_CONSEGNE_.
1 – Di quanto diminuisce la probabilità di trasmissione per ogni dose aggiuntiva, secondo il brano sui vaccini?
2 – Trascrivi dal brano sui vaccini il passo compreso tra "Lo studio dimostra" e "senior dello studio.", estremi inclusi.
3 – Elenca tutto ciò che, secondo il brano sui vaccini, lo studio dimostra o mostra.

_TESTO DI LETTURA_.

_ _ _ _ _ _ _

Lo studio dimostra i benefici della vaccinazione e dei richiami nel ridurre la trasmissione, anche in contesti in cui molte persone si stanno ancora infettando. E mostra gli effetti cumulativi del booster e la protezione aggiuntiva che la vaccinazione dà a chi si è anche infettato in precedenza. La probabilità di trasmissione risulta diminuita dell’11% per ogni dose aggiuntiva. “Molti dei benefici dei vaccini nel ridurre l’infettività erano collegati a persone sottoposte a richiami o vaccinate di recente”, ha spiegato Nathan Lo, ricercatore dell’Ucsf e autore senior dello studio.

_ _ _ _ _ _ _

_Record contenuti in un dataset_.
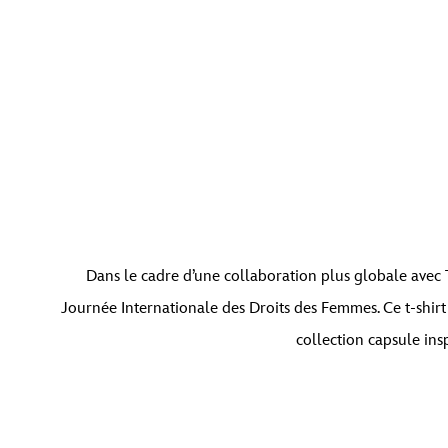
Vous êtes actuellement en train de consulter le con
Dans le cadre d’une collaboration plus globale avec
que
Journée Internationale des Droits des Femmes. Ce t-shirt 
collection capsule ins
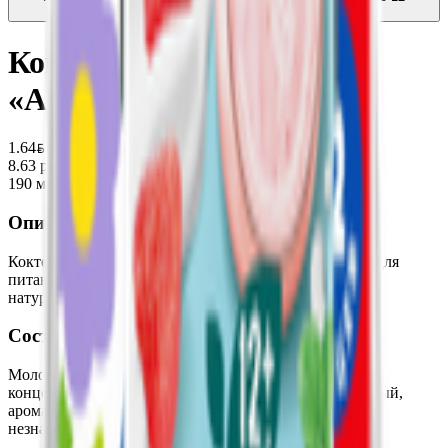
месяцев
1.79
BYN
BYN
Коктейль молочный
«Агуша» 2% земляника
1.64
BYN
BYN
8.63 руб/л
190 мл
Описание
Коктейль молочный стерилизованный с земляникой, для
питания детей раннего возраста - с 12 месяцев. 100%
натурально, с ягодным соком!
Состав
Молоко нормализованное, сахар, сок земляничный
концентрированный, сок из свеклы концентрированный,
ароматизатор натуральный. Продукт может содержать
незначительное количество глютена.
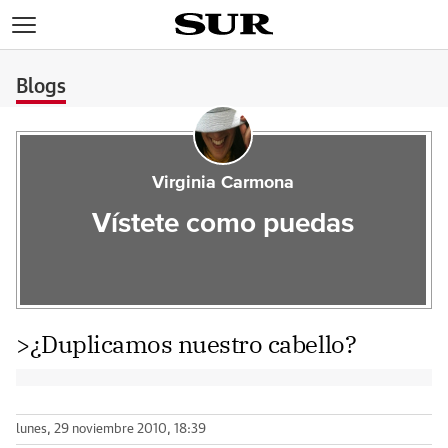
>
Blogs
Virginia Carmona
Vístete como puedas
>¿Duplicamos nuestro cabello?
lunes, 29 noviembre 2010, 18:39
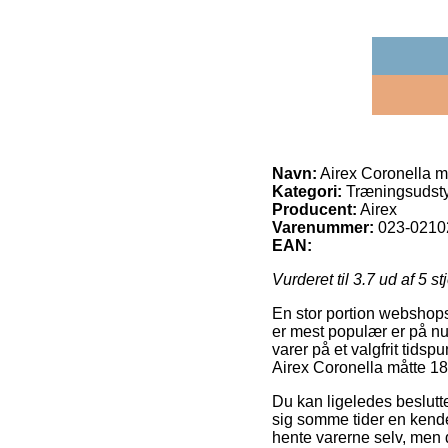
Navn:
Airex Coronella m
Kategori:
Træningsudsty
Producent:
Airex
Varenummer:
023-0210
EAN:
Vurderet til
3.7
ud af 5 st
En stor portion webshops
er mest populær er på nu
varer på et valgfrit tids
Airex Coronella måtte 18
Du kan ligeledes beslutte 
sig somme tider en kende
hente varerne selv, men d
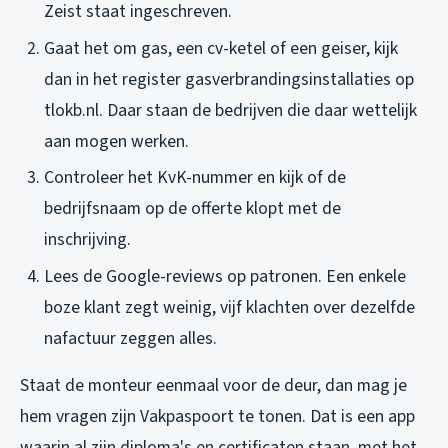
Zeist staat ingeschreven.
Gaat het om gas, een cv-ketel of een geiser, kijk
dan in het register gasverbrandingsinstallaties op
tlokb.nl. Daar staan de bedrijven die daar wettelijk
aan mogen werken.
Controleer het KvK-nummer en kijk of de
bedrijfsnaam op de offerte klopt met de
inschrijving.
Lees de Google-reviews op patronen. Een enkele
boze klant zegt weinig, vijf klachten over dezelfde
nafactuur zeggen alles.
Staat de monteur eenmaal voor de deur, dan mag je
hem vragen zijn Vakpaspoort te tonen. Dat is een app
waarin al zijn diploma's en certificaten staan, met het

_ _ _ _ _ _ _

_RISULTATI PER CONSEGNA_.
1 – Dell'11%.

2 –
Lo studio dimostra i benefici della vaccinazione e dei richiami nel ridurre la trasmissione, anche in contesti in cui molte persone si stanno ancora infettando. E mostra gli effetti cumulativi del booster e la protezione aggiuntiva che la vaccinazione dà a chi si è anche infettato in precedenza. La probabilità di trasmissione risulta diminuita dell’11% per ogni dose aggiuntiva. “Molti dei benefici dei vaccini nel ridurre l’infettività erano collegati a persone sottoposte a richiami o vaccinate di recente”, ha spiegato Nathan Lo, ricercatore dell’Ucsf e autore senior dello studio.

3 –
- I benefici della vaccinazione e dei richiami nel ridurre la trasmissione, anche in contesti in cui molte persone si stanno ancora infettando
- Gli effetti cumulativi del booster
- La protezione aggiuntiva che la vaccinazione dà a chi si è anche infettato in precedenza